The cooking style in Puglia is often referred to as Cucina Povera, literally cooking poor. It places more emphasis on traditional methods of cooking and living off the land that came about after the first world war. Something-from-nothing is an art of preparing a rich spread of dishes from only a few fresh ingredients.
Here was the menu:
Homemade focaccia barese with olives
Involtini di peperoni
(roasted pepper rolls)
(roasted oyster mushroom)
Frittata di asparagi
Whole fresh fior di latte mozzarella
Insalata di polpo e gamberi
(octopus salad with shrimps)
Pecorino e Capocollo with celery jam
Cavatelli colle cime di rapa
(handmade pasta with rapini and anchovie oil)

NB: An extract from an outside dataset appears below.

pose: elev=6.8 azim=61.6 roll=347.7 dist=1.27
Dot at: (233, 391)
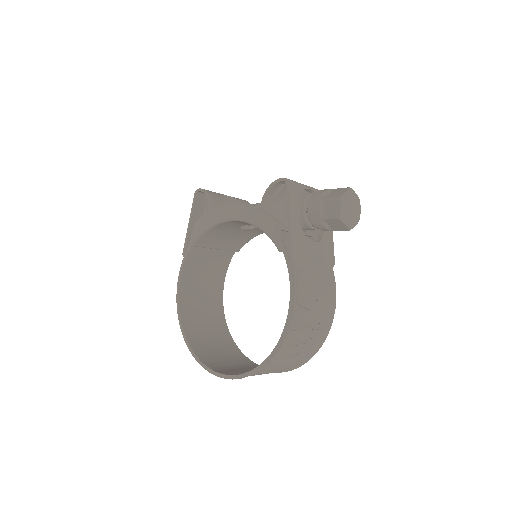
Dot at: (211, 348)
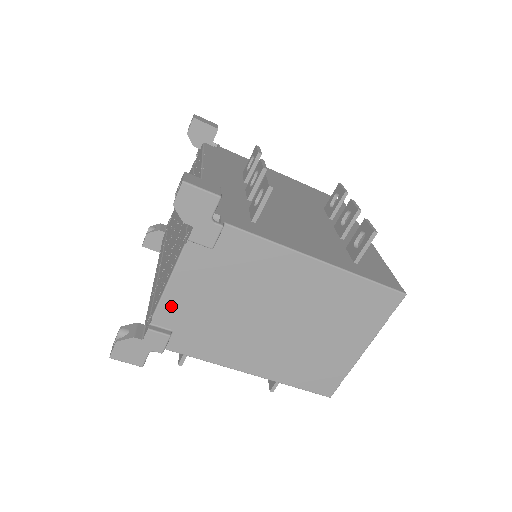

Pappardelle colle fave bianche
(fresh homemade pappardelle with white fava puree)
Braciola alla barese
(veal rolls in tomato sauce and white wine)
Spigola al sale
(baked European seabass under sea salt)
Insalata di rucola
Ricotta lemon cake
Roasted figs with almonds and lemon
The egg balls were a crowd favourite. Made primarily with egg and bread crumbs, they make a pretty good meatball replacement for vegetarians. I also really liked the fior de latte mozarella. It was very soft and moist, with a mild silky feel on the tongue, brought to life by the clean and fresh taste of basil oil.
The bitterness of the rapini in one of the pasta dishes was excellently complemented by the salty full flavour of anchovie oil and bits or crunchy browned garlic. We also loved the pappardelle's milky taste and the lovely texture of its fava puree.
Baking the seabass under a bed of salt left it fabulously moist. With no seasoning but a mild vinaigrette, the unadulterated essence of the fish was deliciously preserved.
Dessert was also excellent. Ricotta makes for a milder and fluffier cheesecake, served with a candied fig, what more can I say?